Ia lantas memberi kesempatan Sultan untuk bicara berbagi pengalaman mengembangkan daerah dengan koperasi, UKM dan pariwisata. Sultan mengatakan, tak lagi gencar kembangkan wisata pantai, tapi lebih mengembangkan wisata kawasan dengan membuat desa-desa wisata.

“Pemprof DIY memberikan bantuan ke desa-desa yang berbadan hukum koperasi dan badan usaha milik desa untuk mengembangkan koperasi, UKM dan pariwisata pedesaan”, jelas Sultan.

Masyarakat diberikan kesempatan untuk berinisiatif mengembangkan obyek wisata dan UKM.

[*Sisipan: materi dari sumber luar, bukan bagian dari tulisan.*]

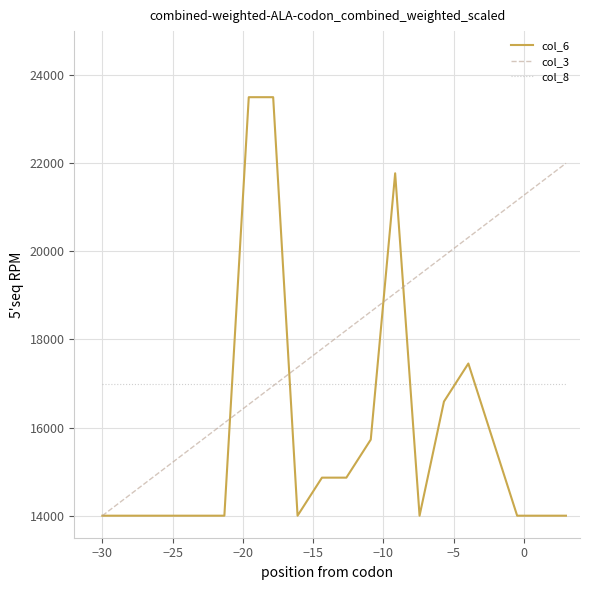

What is the smallest value displayed?

14000.0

Hadir pada kesempatan itu Gubernur Bangka Balitung Erzaldi Rosman, Gubernur DIY Sri Sultan Hamengkubuono X, Ketua Dekranas bidang Manajemen Usaha Bintang Puspayoga, Ketua Dekranasda Propinsi Babel Melati Erzaldi Rosman, para eselon I dan eselon II serta Direksi Badan Layanan Umum (BLU) Kemenkop dan UKM, para Bupati – Walikota se Propinsi Babel, para Kepala dinas yang membidangi Koperasi dan UKM Propinsi dan tingkat II seluruh Indonesia, mitra perbankan se propinsi Babel dan para pelaku Koperasi dan UKM.

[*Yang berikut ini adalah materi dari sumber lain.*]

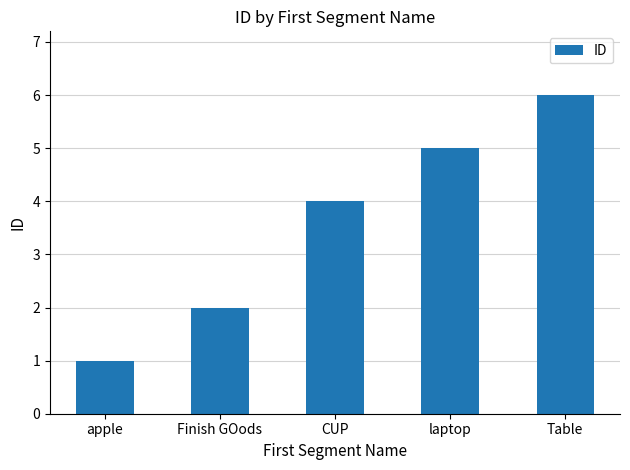

What is the minimum value shown in the chart?

1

Selaku panitia, Sekreteris Kemenkop dan UKM Rully Indrawan mengatakan, Rakornas ini merupakan kegiatan rutin tahunan sebagai momentum yang sangat strategis dalam rangka melakukan akselerasi pertumbuhan dan perkembangan koperasi dan UKM supaya lebih berkualitas dan terintegrasi.

Tema yang diambil “Sinergi program antara pusat dan daerah dalam rangka mengembangkan Koperasi dan UKM untuk perencanaan 2020 – 2024″ ini dibagi lima bidang komisi: bidang penguatan koordinasi dan pengawasan koperasi, bidang peningkatan akses pembiayaan, bidang peningkatan produktivitas dan daya saing, bidang peningkatan SDM KUMKM serta bidang kebijakan ekonomi makro.

“Hasilnya diharapkan menjadi masukan untuk pengembangan koperasi dan UMKM tahun 2020 – 2024,” harap Rully.

Sebelumnya gubernur Babel Erzaldi Rosman mengatakan, pihaknya akan membuat sinergitas antar propinsi dan kabupaten/kota di bawah bimbingan Kemenkop dan UKM untuk memajukan Koperasi dan UKM di Babel. Koperasi dan UKM menurutnya merupakan pilar utama kemajuan perekonomian masyarakat.

“Kami sudah melakukan transformasi program dari mining ke tourism, dari pertambangan ke pariwisata. Propinsi Babel adalah propinsi yang paling banyak kawasan wisatanya di seluruh dunia. Kehadiran Bapak Ibu juga dalam rangka mempromosikan daerah kami”, kata Erzaldi Rosman.

Ia menambahkan, selain pariwisata, Babel juga mempunyai kuliner dengan spesifikasi khusus. Karenanya ia berpesan kalau di Babel jangan makan nasi supaya bisa menikmati berbagai kuliner yang sangat lezat dan unik.